What you are asked to do =
Restate word for word the lines of the entries below, starting with the line that holds "[1158,505,1215,521] adults. ->" and ending with the line that holds "[125,516,142,524] on -> [94,384,106,394] in", and no others.

Recorded data
▶
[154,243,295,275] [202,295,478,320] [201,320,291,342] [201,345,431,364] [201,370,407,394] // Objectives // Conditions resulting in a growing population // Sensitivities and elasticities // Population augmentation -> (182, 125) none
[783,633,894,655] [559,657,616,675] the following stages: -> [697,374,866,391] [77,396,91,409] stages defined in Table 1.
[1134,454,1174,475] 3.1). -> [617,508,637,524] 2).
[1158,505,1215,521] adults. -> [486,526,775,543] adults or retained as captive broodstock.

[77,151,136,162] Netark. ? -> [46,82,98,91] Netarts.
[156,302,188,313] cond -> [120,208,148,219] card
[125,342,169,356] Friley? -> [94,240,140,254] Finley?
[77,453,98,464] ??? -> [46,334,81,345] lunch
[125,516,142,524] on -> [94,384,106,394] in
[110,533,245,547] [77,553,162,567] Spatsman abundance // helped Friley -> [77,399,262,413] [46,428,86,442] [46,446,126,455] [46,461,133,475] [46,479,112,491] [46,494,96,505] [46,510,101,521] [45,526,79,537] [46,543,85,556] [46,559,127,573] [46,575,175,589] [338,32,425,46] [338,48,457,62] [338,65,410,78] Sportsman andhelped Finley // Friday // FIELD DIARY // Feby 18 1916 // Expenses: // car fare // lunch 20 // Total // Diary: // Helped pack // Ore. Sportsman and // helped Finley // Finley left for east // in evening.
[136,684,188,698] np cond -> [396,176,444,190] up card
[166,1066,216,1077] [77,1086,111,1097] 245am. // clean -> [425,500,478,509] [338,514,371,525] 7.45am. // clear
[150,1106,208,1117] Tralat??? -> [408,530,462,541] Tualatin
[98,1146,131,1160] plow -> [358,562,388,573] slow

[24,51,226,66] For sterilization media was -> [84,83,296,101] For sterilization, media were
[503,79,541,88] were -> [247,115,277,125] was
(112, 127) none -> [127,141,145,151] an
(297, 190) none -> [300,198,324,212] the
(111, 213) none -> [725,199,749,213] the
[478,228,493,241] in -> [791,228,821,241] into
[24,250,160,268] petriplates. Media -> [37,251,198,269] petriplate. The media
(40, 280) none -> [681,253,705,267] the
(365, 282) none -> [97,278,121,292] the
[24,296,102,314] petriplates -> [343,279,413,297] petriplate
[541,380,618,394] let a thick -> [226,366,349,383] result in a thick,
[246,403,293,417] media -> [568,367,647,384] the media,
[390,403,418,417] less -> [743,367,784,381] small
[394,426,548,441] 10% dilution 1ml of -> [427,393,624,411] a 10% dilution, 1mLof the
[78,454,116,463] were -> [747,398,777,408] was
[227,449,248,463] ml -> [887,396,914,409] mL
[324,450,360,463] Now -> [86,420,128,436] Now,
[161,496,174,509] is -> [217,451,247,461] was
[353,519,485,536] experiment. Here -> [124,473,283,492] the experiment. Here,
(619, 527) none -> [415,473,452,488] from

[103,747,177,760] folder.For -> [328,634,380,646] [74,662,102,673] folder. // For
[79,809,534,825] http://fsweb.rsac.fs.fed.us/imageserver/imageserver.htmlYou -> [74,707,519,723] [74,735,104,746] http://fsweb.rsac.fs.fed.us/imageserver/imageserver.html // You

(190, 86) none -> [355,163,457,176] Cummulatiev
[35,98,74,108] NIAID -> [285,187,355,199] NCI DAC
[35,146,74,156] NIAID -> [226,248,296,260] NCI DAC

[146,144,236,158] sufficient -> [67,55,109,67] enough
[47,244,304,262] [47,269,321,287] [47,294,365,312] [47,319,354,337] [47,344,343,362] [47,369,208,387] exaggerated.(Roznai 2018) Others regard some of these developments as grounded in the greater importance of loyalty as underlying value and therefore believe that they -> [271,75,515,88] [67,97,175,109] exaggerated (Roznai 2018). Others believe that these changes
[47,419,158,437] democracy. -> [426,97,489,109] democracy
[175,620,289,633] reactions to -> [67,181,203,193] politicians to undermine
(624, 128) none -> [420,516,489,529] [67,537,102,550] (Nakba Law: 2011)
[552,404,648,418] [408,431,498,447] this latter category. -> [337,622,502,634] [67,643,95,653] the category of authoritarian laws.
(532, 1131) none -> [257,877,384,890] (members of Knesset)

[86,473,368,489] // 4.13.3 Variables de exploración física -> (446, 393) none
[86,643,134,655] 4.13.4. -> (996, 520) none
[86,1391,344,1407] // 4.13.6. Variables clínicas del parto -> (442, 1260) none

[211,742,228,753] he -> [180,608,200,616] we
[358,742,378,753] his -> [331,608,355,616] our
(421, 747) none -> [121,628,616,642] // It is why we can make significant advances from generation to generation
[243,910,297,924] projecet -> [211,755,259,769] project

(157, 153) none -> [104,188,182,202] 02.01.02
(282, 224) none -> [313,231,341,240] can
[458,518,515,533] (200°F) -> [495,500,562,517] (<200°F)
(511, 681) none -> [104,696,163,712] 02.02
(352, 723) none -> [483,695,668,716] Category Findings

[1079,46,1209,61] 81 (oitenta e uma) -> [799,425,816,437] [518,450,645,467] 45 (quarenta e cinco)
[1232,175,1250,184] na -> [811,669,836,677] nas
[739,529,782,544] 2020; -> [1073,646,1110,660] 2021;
◀
The answer =
[1158,505,1215,521] adults. -> [486,526,775,543] adults or retained as captive broodstock.

[77,151,136,162] Netark. ? -> [46,82,98,91] Netarts.
[156,302,188,313] cond -> [120,208,148,219] card
[125,342,169,356] Friley? -> [94,240,140,254] Finley?
[77,453,98,464] ??? -> [46,334,81,345] lunch
[125,516,142,524] on -> [94,384,106,394] in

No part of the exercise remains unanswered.